Conservative video warns of another Clinton presidency

WASHINGTON - It's far from a sure thing that Hillary Clinton will run for the White House in 2016, but that isn't stopping some conservatives from ramping up efforts to try and derail any possible presidential campaign by the former secretary of state.

Wednesday one of two pro-Republican groups that recently formed to attack Clinton and hopefully influence the big political decision she will eventually make, released a web video that imagines a second Clinton presidency, in hopes of stoking fears among Republicans nationwide.

The video, by the Stop Hillary PAC, envisions Clinton taking the oath of office on inauguration day in January 2017, with quick cuts to on-screen references of past controversies from her husband Bill Clinton's presidency, such as "Whitewater" and "Travelgate."

WATCH THE VIDEO BELOW

The video also spells out "Benghazi," in reference to the attack last September in Libya that left the U.S. ambassador to the north African nation and three other Americans dead.
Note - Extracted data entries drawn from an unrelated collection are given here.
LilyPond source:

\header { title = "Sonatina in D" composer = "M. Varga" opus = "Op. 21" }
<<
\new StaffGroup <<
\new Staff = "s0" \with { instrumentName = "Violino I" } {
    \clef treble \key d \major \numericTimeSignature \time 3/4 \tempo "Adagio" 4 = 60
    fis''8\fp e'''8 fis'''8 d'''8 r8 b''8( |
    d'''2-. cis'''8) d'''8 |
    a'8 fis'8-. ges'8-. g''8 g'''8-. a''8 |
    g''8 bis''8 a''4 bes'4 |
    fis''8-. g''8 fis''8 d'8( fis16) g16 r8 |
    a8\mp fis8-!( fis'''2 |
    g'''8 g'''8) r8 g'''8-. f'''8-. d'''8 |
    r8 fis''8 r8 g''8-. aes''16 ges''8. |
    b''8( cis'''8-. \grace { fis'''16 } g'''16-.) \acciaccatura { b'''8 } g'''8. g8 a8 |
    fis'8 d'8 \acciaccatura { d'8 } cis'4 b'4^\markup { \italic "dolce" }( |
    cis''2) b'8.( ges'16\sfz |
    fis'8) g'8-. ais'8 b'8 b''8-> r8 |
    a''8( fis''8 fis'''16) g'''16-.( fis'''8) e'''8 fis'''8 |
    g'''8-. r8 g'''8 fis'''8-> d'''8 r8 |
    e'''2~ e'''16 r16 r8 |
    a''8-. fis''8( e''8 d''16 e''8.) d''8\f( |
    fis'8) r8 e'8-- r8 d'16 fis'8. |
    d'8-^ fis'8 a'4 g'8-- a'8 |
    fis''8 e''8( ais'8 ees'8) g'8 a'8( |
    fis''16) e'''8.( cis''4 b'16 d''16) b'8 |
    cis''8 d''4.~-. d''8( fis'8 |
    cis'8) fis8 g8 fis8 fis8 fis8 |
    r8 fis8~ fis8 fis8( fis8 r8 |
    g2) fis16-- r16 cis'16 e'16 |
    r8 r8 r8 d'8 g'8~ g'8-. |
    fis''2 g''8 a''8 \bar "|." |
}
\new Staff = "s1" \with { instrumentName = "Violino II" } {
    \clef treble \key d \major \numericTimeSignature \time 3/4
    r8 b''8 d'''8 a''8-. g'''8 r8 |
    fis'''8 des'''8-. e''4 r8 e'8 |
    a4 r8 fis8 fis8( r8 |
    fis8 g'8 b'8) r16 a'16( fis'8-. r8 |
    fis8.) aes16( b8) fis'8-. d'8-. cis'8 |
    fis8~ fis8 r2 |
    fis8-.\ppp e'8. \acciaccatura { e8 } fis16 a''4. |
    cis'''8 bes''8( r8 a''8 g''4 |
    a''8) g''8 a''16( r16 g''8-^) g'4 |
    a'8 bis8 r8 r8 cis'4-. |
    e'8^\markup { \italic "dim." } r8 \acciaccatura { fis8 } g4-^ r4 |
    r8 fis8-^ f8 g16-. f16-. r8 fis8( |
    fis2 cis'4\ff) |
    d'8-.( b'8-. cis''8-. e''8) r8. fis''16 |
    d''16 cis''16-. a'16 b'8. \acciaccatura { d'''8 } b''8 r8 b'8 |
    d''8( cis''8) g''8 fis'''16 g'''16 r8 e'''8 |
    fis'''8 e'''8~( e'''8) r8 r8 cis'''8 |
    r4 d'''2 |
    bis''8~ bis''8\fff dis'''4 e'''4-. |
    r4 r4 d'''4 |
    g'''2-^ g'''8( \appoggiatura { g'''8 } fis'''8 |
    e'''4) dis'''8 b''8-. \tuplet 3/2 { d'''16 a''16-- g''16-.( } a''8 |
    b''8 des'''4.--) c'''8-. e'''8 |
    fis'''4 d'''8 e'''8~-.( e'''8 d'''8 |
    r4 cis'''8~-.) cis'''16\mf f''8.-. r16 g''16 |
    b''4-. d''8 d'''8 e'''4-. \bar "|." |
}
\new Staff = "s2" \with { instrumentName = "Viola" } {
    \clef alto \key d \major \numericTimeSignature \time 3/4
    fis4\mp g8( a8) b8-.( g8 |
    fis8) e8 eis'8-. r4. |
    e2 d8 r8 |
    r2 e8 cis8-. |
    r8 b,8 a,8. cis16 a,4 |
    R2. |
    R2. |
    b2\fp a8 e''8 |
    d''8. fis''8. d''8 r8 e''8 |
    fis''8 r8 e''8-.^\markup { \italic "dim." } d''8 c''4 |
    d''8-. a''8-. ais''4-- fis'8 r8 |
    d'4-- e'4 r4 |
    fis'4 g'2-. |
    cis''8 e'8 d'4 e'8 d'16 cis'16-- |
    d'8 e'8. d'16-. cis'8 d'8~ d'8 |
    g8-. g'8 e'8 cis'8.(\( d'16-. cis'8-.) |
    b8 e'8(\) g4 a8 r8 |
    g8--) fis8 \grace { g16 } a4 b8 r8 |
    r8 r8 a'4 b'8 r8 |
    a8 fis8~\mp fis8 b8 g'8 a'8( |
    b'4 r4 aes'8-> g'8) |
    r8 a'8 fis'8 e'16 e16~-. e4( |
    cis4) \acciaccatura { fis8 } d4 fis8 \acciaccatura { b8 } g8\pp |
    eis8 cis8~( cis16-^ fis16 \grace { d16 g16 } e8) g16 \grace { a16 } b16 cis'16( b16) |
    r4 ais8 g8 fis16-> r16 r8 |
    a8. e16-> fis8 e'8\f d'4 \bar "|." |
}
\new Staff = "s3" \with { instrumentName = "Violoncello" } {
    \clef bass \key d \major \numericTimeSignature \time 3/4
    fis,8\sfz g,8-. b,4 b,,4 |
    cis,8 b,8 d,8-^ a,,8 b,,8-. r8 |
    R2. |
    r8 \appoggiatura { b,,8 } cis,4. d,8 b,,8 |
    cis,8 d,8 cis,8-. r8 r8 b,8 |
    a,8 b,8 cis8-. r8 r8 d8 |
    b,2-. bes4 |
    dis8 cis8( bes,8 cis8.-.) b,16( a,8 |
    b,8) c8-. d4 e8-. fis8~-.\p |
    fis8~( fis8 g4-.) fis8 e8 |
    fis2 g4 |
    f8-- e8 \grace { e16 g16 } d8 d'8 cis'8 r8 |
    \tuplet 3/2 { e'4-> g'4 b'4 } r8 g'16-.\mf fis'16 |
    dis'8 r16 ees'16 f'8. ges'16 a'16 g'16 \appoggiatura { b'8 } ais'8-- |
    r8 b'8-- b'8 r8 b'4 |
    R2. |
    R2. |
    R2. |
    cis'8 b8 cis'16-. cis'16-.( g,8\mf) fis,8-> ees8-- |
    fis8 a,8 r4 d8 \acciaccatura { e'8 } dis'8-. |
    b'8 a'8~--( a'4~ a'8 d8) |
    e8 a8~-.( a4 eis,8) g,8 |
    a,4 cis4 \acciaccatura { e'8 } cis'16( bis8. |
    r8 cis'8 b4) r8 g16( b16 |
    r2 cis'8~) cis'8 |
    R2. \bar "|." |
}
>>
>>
The incident came during Clinton's tenure as secretary of state and she's come under attack from some Republicans for her role in State Department actions leading up to the attack and the response following the incident.

The 49-second video closes with Clinton finishing her oath by saying "so help me God," followed by the on-screen words "So Help Us. StopHillaryPAC.org."

The political action committee, which was created in May, is not putting any money behind the video to run it as a paid spot either online or on television. Their hope appears to be to generate buzz and increase fundraising off the video.

Stop Hillary PAC is headed by Ted Harvey, a conservative Colorado state senator who was a vocal opponent of the recent gun control laws passed in the state. Garrett Marquis, a media strategist and alumnus of John McCain's 2008 presidential campaign; Alex Shively, a former aide to Georgia Rep. Tom Price; Jacob Leis, a Colorado-based political strategist; and Dan Backer, a Washington attorney and lobbyist, are also onboard with the effort.

"There is no doubt Hillary Clinton is running for president and America can't afford to wait until 2014 or 2016 to stop her and the liberal machine," Harvey said in a statement. "We will go wherever she goes and do whatever it takes to stop her and take a stand for America's future."

The PAC hopes to eventually go up with paid online and TV spots, although those ads may be different than the video they are premiering, according to an official with the group.

Stop Hillary PAC started in May and for the last month has been "communicating with Americans across the country who are concerned for their rights and the threat of another Hillary and Bill Clinton White House," according to Marquis. He says the group's initial goal is to generate a million signatures to its online petition to "stop Hillary."

Marquis says the PAC has received some "significant fundraising" over the past month, much of it low dollar amounts. But he adds that the group has also received some high-dollar, five- or six-figure commitments from donors as well.

Future efforts by the group could include demonstrating at Clinton appearances across the country, donations to candidates, or social media efforts. If Clinton eventually launches a second presidential campaign, the PAC plans to be active in the early voting states of Iowa, New Hampshire and South Carolina with TV and radio ads.

Besides Stop Hillary PAC, there's also StopHillary2016, a separate effort launched last month by America Rising, the recently formed opposition research group headed by Matt Rhoades, the campaign manager for Mitt Romney's 2012 presidential effort, and by a pair of former Republican National Committee officials.

Republican strategist John Feehery says such anti-Hillary efforts could be successful.

"If you keep enough pressure on, if you keep raising questions about Benghazi, keep putting pressure on the relationship between her and her husband, keep picking at her, then you might exhaust her and get her not to run," says Feehery, who was a top adviser to former House Speaker Dennis Hastert.

While the two conservative groups hope to derail Clinton, a group called Ready for Hillary is trying to encourage the former first lady, senator from New York and 2008 presidential candidate to launch another White House bid.

Wednesday the group announced it had reached a half million supporters on its Facebook page.

"When Ready for Hillary began earlier this year, we had an idea, a P.O. Box and a few thousand supporters," said executive director and founder Adam Parkhomenko, in a statement. "Now, more than half a million Americans have joined our national grassroots movement to encourage Hillary to run for President in 2016."

The 2016 primary and caucus calendar doesn't kick off for another two years and five months, but for those hoping to make an impact on the next race for the White House, the clock's already ticking.